3. Don't just iterate, innovate ― what kinds of great challenges can we help solve with creativity and ingenuity and, most of all, listening to customers. I've written about finding creative new ways to go to the movies and reinventing a venerable brand like Sears.
4. B2B, B2C… it's all about people not Ego2C ― buyers are people, groups are people. When organizations are able to move beyond 'not invented here' stuff they make the most progress.
5. Users don't care ― people care and increasingly self-organize into communities to share learning and practices for people who want to do better, more, and share what they do. Our mission, should we choose to accept it, has become to lead our own transformation.
6. Death is a stage of life we don't talk about ― but we're hardly prepared for it when a brand dies. In an article about the death of DuPont Joe di Stefano reports on a conversation with Abraham Lenoff, chemical engineering professor at the University of Delaware:
“It takes an enormous effort and a lot of time and a large infrastructure, especially human infrastructure, to create value in a large company like DuPont. The financial community doesn't know how to do that. Hedge-fund managers know how to extract value from a company, and leave an empty shell, so they can build their houses in the Hamptons.
DuPont had one of the premier engineering units anywhere in the world. They knew the principles and how to apply them. Without people like that you can't develop, design, and start up plants. It's an enormous loss to science and engineering.”
Is the reality we create connected with business goals and making better promises?
7. The arc of the universe is long but it bends toward open ― organizations can learn from entrepreneurs how to build community, internally and with external groups like customers and partners.
8. Acknowledge reality ― don't bend to hype. It's better to start from where we are. The Maori of New Zealand have an expression "kia kaha", it means to "stand strong". When the winds of opinion blow, absorb it, understand it and make your own mind up to create your reality. If it is to bend, bend. Hype makes expectations hard to live up to. Keep your promises so you can deliver better ones. Start where you can/want to and build from there.
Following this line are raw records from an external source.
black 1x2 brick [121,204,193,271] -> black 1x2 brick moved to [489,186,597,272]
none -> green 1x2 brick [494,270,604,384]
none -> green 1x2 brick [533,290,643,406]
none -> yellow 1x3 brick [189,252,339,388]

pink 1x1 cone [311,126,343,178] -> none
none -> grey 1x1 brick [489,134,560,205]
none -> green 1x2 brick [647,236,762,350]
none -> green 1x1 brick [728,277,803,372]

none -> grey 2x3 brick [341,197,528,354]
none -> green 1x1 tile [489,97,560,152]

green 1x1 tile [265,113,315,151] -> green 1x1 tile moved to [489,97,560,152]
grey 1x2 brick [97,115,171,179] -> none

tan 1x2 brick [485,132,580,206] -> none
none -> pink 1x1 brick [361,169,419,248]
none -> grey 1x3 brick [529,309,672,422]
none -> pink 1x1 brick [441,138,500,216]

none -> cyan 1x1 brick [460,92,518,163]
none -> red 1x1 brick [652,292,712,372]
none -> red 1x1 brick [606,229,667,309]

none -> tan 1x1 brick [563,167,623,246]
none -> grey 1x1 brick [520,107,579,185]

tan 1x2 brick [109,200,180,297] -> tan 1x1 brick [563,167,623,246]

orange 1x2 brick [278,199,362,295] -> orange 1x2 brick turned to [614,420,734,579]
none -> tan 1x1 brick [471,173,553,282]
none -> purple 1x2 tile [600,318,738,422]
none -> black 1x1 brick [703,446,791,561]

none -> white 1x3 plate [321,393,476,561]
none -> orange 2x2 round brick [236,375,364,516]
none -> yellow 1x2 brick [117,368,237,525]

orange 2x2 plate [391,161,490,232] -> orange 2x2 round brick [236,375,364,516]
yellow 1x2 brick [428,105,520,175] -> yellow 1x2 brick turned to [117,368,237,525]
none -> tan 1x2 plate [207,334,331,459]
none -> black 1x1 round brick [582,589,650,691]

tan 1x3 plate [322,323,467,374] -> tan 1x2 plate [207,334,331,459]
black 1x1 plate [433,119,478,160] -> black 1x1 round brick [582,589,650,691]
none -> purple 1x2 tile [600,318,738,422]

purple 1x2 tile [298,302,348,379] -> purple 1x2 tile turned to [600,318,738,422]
Cathedrals, not (ivory) towers.
9. Don't kill [insert archenemy] ― organizations that partner with opposites and with industries that are changing accelerate their learning curve. Too much focus on competitors is also a distraction from core competence.
10. Data portability rather than readability ― Big Data has become a new fashion, and a crutch. We're drowning in data and are short on insights. Because emotion is what drives behavior. Emotional connection doesn't get measured by extracting yet more data, but by asking the right questions. Insights we can turn into action.
Where we apply focus makes a difference on impact. Self-interest can go hand-in-hand with caring for others. As Alexis de Tocqueville wrote in 1835, “self interest rightly understood is the way of evaluating choices.” The framework applies equally to corporations as it does people.